Try your own security descriptions:

In [None]:
# Custom security descriptions for testing
custom_descriptions = [
    "Ransomware encrypted files and demanded Bitcoin payment",
    "Insider threat copied sensitive documents to USB drive",
    "Social engineering attack tricked users into revealing passwords",
    "DDoS attack overwhelmed web servers with traffic",
    "Zero-day exploit bypassed all security controls"
]

print("=== CUSTOM MITRE ATT&CK CLASSIFICATIONS ===")
for i, desc in enumerate(custom_descriptions, 1):
    technique = classify_mitre_attack(desc)
    print(f"{i}. {desc}")
    print(f"   → MITRE ATT&CK Technique: {technique}\n")

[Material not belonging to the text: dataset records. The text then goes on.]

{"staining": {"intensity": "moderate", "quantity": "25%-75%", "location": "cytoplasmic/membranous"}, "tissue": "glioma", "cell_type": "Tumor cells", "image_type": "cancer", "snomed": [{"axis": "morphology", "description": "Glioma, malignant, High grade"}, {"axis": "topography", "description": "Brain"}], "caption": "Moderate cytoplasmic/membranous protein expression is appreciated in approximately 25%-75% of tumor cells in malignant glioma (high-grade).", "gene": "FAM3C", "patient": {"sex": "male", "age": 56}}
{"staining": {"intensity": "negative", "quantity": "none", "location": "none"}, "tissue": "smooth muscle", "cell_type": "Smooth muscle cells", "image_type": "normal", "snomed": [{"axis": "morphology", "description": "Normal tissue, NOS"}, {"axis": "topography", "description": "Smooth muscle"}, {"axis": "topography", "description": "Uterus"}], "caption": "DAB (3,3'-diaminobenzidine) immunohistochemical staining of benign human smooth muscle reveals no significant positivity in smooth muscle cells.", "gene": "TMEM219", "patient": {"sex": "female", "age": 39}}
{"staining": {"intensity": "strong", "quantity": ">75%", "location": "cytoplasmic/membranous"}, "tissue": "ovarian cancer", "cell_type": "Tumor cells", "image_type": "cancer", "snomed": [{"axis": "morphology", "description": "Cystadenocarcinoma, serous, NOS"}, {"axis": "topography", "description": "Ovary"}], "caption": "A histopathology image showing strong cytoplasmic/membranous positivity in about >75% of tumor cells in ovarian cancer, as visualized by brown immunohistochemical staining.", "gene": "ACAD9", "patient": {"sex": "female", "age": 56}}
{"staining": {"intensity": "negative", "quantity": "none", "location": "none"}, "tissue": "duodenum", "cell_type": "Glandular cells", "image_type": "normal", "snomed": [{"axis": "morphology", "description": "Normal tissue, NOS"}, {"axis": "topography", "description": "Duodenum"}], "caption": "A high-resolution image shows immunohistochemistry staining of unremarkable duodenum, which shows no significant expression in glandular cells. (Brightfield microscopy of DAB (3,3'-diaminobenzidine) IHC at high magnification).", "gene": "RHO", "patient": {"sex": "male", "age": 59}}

print("=== CUSTOM CVSS CLASSIFICATIONS ===")
sample_vuln = custom_descriptions[0]  # Use first description
print(f"Analyzing: {sample_vuln}\n")

for metric, choices in cvss_tests[:2]:  # Test first 2 metrics
    result = classify_cvss_metric(sample_vuln, metric, choices)
    print(f"{metric}: {result}")

## Interactive Classification

Add your own security descriptions for classification:

In [None]:
# Interactive classification - modify this cell with your own descriptions
your_security_description = "Enter your security incident description here"

if your_security_description != "Enter your security incident description here":
    print("=== YOUR CUSTOM CLASSIFICATION ===")
    print(f"Description: {your_security_description}\n")
    
    # MITRE ATT&CK classification
    mitre_result = classify_mitre_attack(your_security_description)
    print(f"MITRE ATT&CK Technique: {mitre_result}")
    
    # CVSS classification for Attack Vector
    cvss_result = classify_cvss_metric(
        your_security_description, 
        "Attack Vector", 
        ["Network", "Adjacent", "Local", "Physical"]
    )
    print(f"CVSS Attack Vector: {cvss_result}")
else:
    print("Replace the placeholder text above with your security description to test classification!")

## Classification Summary

This notebook demonstrates how to use the Cisco Foundation Security model via SageMaker endpoint for:

- **MITRE ATT&CK Technique Classification**: Mapping security contexts to specific attack techniques
- **CVSS Metric Classification**: Categorizing vulnerabilities across different CVSS dimensions
- **Custom Security Classification**: Adapting the approach for your specific use cases

The model excels at these classification tasks due to its security-focused training and the few-shot learning approach used in the prompts.